Please repeat, from the entries that follow, the lines from the one containing "index dip: (303, 445)" through the one containing "index tip: (493, 42)" exactly, adding nothing.

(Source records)
- - -
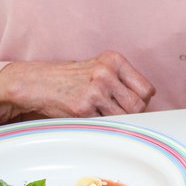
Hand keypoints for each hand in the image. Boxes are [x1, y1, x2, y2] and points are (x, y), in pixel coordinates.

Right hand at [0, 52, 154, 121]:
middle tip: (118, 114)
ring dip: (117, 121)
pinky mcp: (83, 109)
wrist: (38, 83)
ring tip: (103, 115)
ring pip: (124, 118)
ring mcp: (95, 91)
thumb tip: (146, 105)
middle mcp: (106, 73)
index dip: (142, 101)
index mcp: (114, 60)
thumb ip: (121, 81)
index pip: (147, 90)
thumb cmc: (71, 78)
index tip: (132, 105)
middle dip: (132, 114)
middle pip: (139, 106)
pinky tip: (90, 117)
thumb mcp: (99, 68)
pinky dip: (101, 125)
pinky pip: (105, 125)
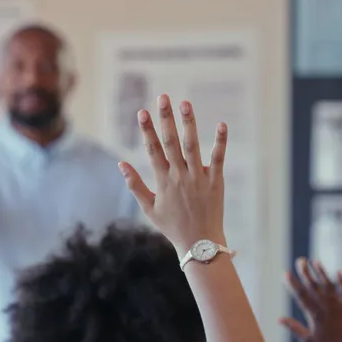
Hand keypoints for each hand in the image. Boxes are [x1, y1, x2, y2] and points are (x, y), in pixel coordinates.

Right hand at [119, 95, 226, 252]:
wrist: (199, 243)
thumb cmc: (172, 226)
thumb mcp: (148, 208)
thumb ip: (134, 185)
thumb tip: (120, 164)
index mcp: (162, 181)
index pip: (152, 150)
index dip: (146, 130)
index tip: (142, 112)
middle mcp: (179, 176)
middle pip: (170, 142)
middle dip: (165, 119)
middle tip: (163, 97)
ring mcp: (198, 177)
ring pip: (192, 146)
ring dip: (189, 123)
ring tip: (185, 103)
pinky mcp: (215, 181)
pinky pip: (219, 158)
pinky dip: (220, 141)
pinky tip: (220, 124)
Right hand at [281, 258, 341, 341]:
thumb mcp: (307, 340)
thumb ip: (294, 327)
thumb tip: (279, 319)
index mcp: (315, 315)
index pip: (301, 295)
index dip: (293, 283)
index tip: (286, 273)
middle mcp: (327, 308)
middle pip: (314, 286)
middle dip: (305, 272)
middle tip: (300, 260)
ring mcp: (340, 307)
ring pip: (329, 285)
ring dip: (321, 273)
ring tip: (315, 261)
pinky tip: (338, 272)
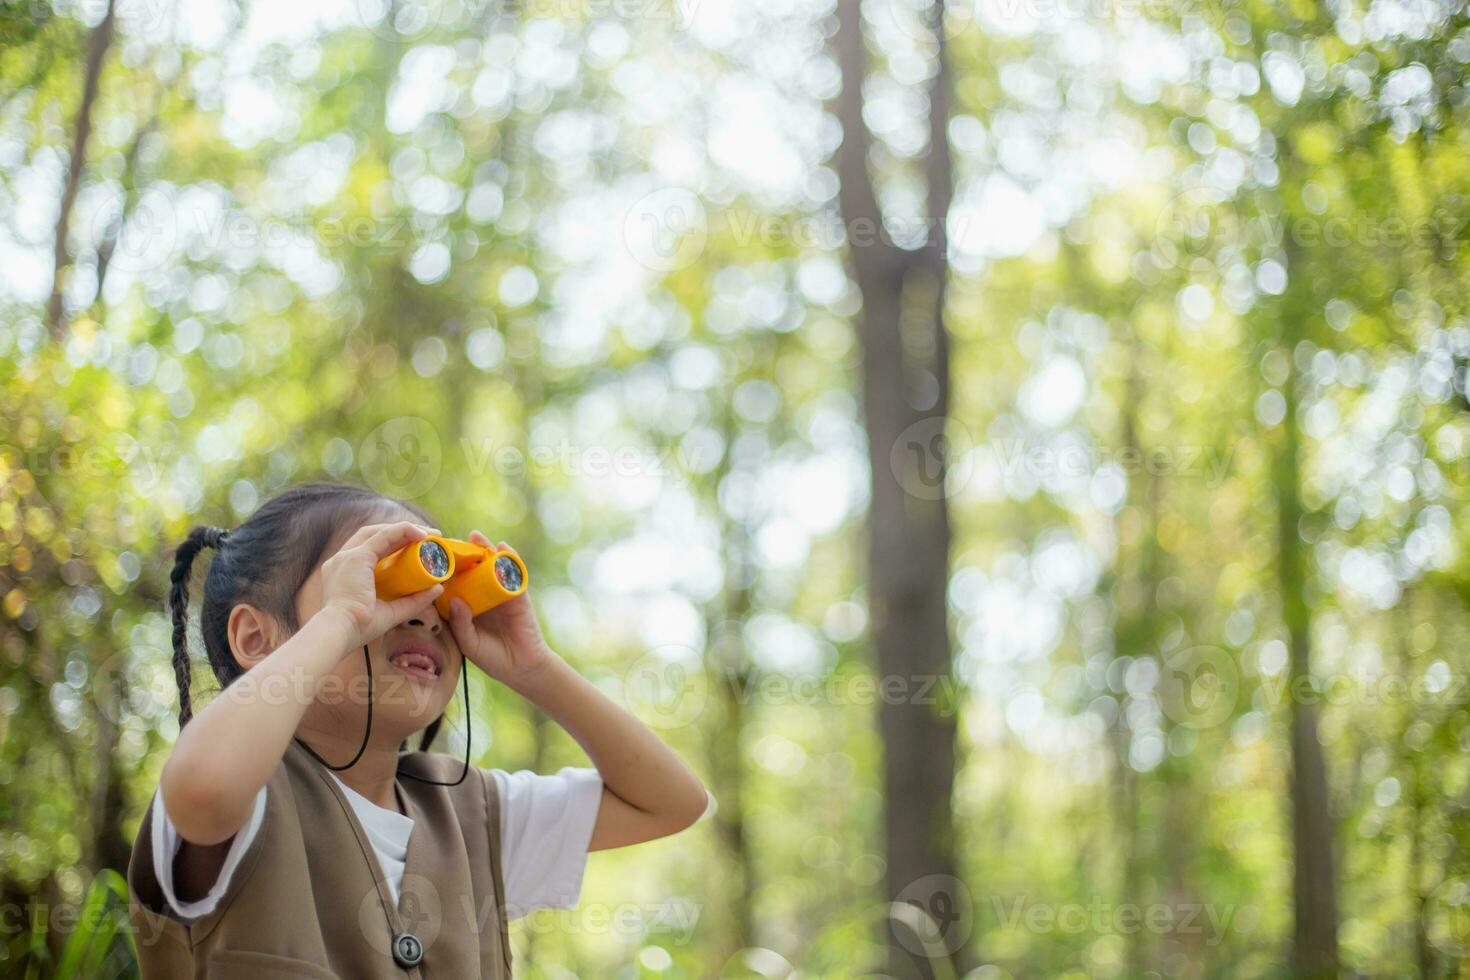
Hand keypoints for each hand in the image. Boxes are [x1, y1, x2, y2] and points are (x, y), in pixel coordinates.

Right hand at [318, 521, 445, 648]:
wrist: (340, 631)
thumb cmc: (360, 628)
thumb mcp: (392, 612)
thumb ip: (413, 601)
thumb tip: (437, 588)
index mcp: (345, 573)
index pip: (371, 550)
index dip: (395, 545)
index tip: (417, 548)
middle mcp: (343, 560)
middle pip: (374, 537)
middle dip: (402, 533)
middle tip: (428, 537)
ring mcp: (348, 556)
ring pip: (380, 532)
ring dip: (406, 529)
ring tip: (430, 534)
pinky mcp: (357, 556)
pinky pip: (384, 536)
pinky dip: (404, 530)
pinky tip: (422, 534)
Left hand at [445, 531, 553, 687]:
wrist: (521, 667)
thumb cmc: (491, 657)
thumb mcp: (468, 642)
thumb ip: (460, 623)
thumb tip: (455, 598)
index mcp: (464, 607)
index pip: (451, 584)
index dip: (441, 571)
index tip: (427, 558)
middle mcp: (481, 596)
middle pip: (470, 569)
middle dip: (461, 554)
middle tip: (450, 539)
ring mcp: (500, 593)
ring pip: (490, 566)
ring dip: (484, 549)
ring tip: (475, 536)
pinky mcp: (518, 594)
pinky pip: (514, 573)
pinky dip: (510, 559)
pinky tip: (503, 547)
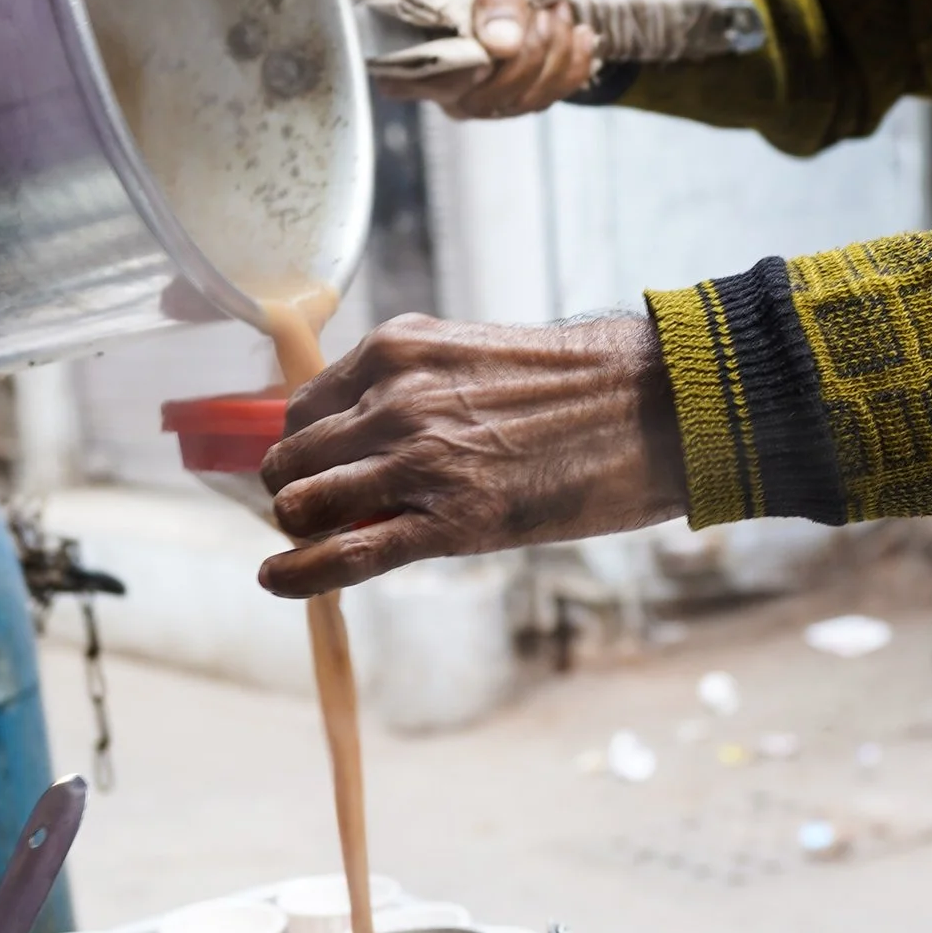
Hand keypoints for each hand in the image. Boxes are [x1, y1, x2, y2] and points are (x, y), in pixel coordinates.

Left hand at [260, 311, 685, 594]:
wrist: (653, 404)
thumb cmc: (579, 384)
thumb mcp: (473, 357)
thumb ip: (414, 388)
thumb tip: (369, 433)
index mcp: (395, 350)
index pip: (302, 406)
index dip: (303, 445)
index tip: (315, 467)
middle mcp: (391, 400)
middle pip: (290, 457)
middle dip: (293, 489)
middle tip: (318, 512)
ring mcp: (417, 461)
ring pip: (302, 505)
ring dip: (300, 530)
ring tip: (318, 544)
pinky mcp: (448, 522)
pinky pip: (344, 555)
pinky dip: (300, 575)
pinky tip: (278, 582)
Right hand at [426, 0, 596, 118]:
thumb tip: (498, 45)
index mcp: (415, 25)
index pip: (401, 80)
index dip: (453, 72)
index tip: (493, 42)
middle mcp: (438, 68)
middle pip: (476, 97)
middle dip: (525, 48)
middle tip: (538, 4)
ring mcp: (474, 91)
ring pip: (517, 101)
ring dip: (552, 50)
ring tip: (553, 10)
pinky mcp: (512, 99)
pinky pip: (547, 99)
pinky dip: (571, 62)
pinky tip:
- - -
Your solution:
index dip: (303, 445)
index tip: (315, 467)
middle mcp: (391, 400)
middle pip: (290, 457)
middle dip: (293, 489)
middle tip: (318, 512)
ring mcp: (417, 461)
ring pip: (302, 505)
ring dip: (300, 530)
ring tip: (318, 544)
pinky mcp: (448, 522)
pinky pip: (344, 555)
pinky dip: (300, 575)
pinky tip: (278, 582)
Right hand at [426, 0, 596, 118]:
thumb tip: (498, 45)
index mcp: (415, 25)
index pip: (401, 80)
index dip: (453, 72)
index tip: (493, 42)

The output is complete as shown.